Cinq jeunes militants de Plan International ont remis jeudi aux deux ministres une pétition rassemblant 6.000 signatures de jeunes Belges demandant d'agir pour assurer une éducation aux jeunes filles.

"L'école, c'est plus qu'apprendre à lire et à écrire. C'est aussi l'émancipation. C'est pourquoi nous demandons au gouvernement d'investir plus que jamais dans l'enseignement dans les pays en développement, et en particulier pour les jeunes filles. En 2020, on ne peut vraiment plus tolérer l'exclusion des filles de l'école".

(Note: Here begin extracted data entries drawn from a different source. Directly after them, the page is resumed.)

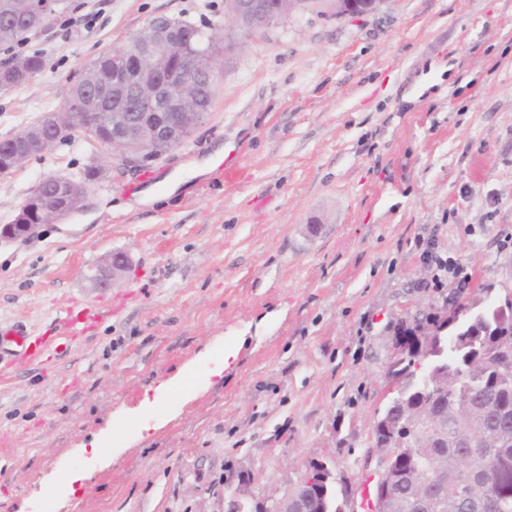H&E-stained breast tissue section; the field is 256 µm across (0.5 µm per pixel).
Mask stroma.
<instances>
[{
    "label": "stroma",
    "instance_id": "obj_1",
    "mask_svg": "<svg viewBox=\"0 0 512 512\" xmlns=\"http://www.w3.org/2000/svg\"><path fill=\"white\" fill-rule=\"evenodd\" d=\"M159 16L213 21L224 0H71L17 46L46 64L0 90V141ZM226 41L183 145L129 167L77 132L0 174L1 226L43 177L101 170L79 213L0 245V321L40 328L74 298L127 300L88 342L0 378V512L47 498L53 512H224L226 465L282 488L331 449L358 483L390 322L463 279L470 295L512 283V0H381L342 19L315 7ZM228 158L245 171L232 186ZM422 237L462 271L438 292ZM115 250L128 269L92 290ZM186 366L196 390L161 391ZM94 441L105 456L86 453ZM75 470L87 478L72 493Z\"/></svg>",
    "mask_w": 512,
    "mask_h": 512
}]
</instances>
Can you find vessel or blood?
I'll return each instance as SVG.
<instances>
[{
    "label": "vessel or blood",
    "mask_w": 512,
    "mask_h": 512,
    "mask_svg": "<svg viewBox=\"0 0 512 512\" xmlns=\"http://www.w3.org/2000/svg\"><path fill=\"white\" fill-rule=\"evenodd\" d=\"M111 316V308L75 300L65 308L63 316L38 330L22 322L0 324V376L31 363H45L67 351L74 341L89 340Z\"/></svg>",
    "instance_id": "vessel-or-blood-1"
}]
</instances>
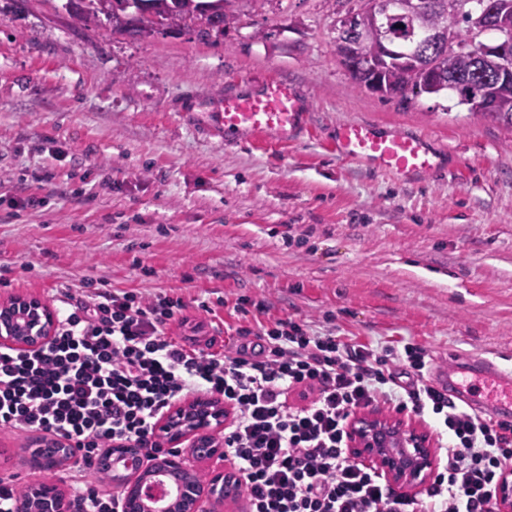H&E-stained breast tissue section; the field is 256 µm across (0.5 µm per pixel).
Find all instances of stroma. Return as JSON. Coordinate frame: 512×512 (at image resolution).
Returning a JSON list of instances; mask_svg holds the SVG:
<instances>
[{"label":"stroma","instance_id":"stroma-1","mask_svg":"<svg viewBox=\"0 0 512 512\" xmlns=\"http://www.w3.org/2000/svg\"><path fill=\"white\" fill-rule=\"evenodd\" d=\"M63 2L0 0L1 301L89 279L181 298L177 340L220 349L226 324L288 318L417 344L432 380L452 353L512 370V126L359 87L336 52L350 0H266L207 37L85 28ZM270 81L309 104L294 142L205 130L221 95ZM360 120L428 137L446 168L403 185L337 159V126ZM29 439L0 432L18 484L69 492L68 460L35 467Z\"/></svg>","mask_w":512,"mask_h":512}]
</instances>
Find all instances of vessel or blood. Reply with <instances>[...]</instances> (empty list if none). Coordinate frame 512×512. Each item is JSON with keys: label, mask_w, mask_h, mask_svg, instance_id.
I'll return each instance as SVG.
<instances>
[{"label": "vessel or blood", "mask_w": 512, "mask_h": 512, "mask_svg": "<svg viewBox=\"0 0 512 512\" xmlns=\"http://www.w3.org/2000/svg\"><path fill=\"white\" fill-rule=\"evenodd\" d=\"M210 128L231 141L239 136L252 140L288 142L295 138L306 116L305 103L295 86L283 81L267 83L252 93H227L212 108ZM337 157L377 174L393 175L412 185L444 167L443 153L427 137L381 132L373 124L354 121L338 126L334 139ZM448 387L465 403L492 416H512V372L488 361L449 359L444 371ZM152 463L138 458L128 466L124 458L112 459L116 477L147 475Z\"/></svg>", "instance_id": "vessel-or-blood-1"}]
</instances>
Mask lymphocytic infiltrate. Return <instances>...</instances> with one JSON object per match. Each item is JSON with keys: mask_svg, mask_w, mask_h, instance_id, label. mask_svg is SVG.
<instances>
[{"mask_svg": "<svg viewBox=\"0 0 512 512\" xmlns=\"http://www.w3.org/2000/svg\"><path fill=\"white\" fill-rule=\"evenodd\" d=\"M61 295L48 344L0 347V429L66 441L78 479L72 512H118L115 495L89 489L85 476L117 443L153 459L157 422L191 392L234 411L224 458L248 512H498L512 421L457 405L426 379L417 345L376 347L277 319L234 328L241 343L226 354L168 336L181 298L90 281ZM380 403L428 419L440 437L444 463L418 496L398 493L347 451L350 417Z\"/></svg>", "mask_w": 512, "mask_h": 512, "instance_id": "1", "label": "lymphocytic infiltrate"}]
</instances>
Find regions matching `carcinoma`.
<instances>
[{
    "mask_svg": "<svg viewBox=\"0 0 512 512\" xmlns=\"http://www.w3.org/2000/svg\"><path fill=\"white\" fill-rule=\"evenodd\" d=\"M266 0H66L70 16L83 25L109 26L114 33L148 35L160 29H193L202 36L224 30L238 17L237 6L261 7ZM352 14L365 26L362 37L350 41L348 50L366 63L379 58L381 42L387 38L394 52L375 71L369 67L352 70L361 86L375 80L383 96L416 94L440 95L456 91L458 82L469 78L482 84L485 111L468 106L471 114L488 116L512 126V71L501 69L499 57L482 55L485 32L499 35L496 45L512 34V0H458L453 23H448V0H438L439 9L418 11L417 0L404 6L383 8L378 0H357Z\"/></svg>",
    "mask_w": 512,
    "mask_h": 512,
    "instance_id": "cac0c4a2",
    "label": "carcinoma"
}]
</instances>
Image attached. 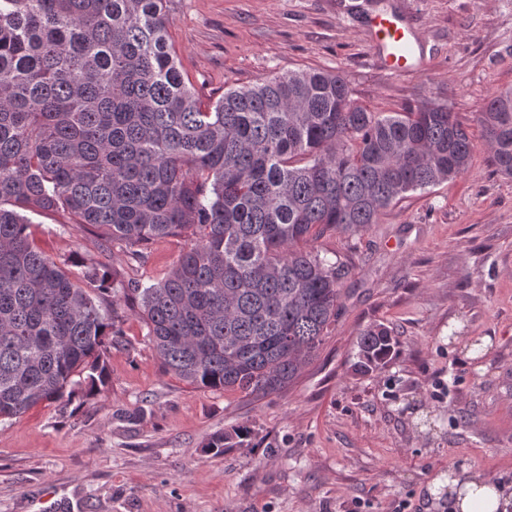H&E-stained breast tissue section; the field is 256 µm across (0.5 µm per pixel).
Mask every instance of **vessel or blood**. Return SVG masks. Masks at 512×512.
Listing matches in <instances>:
<instances>
[{"instance_id":"vessel-or-blood-1","label":"vessel or blood","mask_w":512,"mask_h":512,"mask_svg":"<svg viewBox=\"0 0 512 512\" xmlns=\"http://www.w3.org/2000/svg\"><path fill=\"white\" fill-rule=\"evenodd\" d=\"M365 27L376 62L392 73H415L423 68V48L407 20L392 12L367 16Z\"/></svg>"}]
</instances>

Mme Kitir a promis jeudi que le gouvernement s'emparerait de ce sujet, soulignant l'importance qu'elle accordait à l'éducation. "C'est le début de tout. Celui qui reçoit un enseignement peut s'épanouir, trouver un emploi et soutenir ainsi les autres. C'est pour moi le point de départ d'une sorte de cercle vertueux". Mme Wilmès a abondé dans le même sens.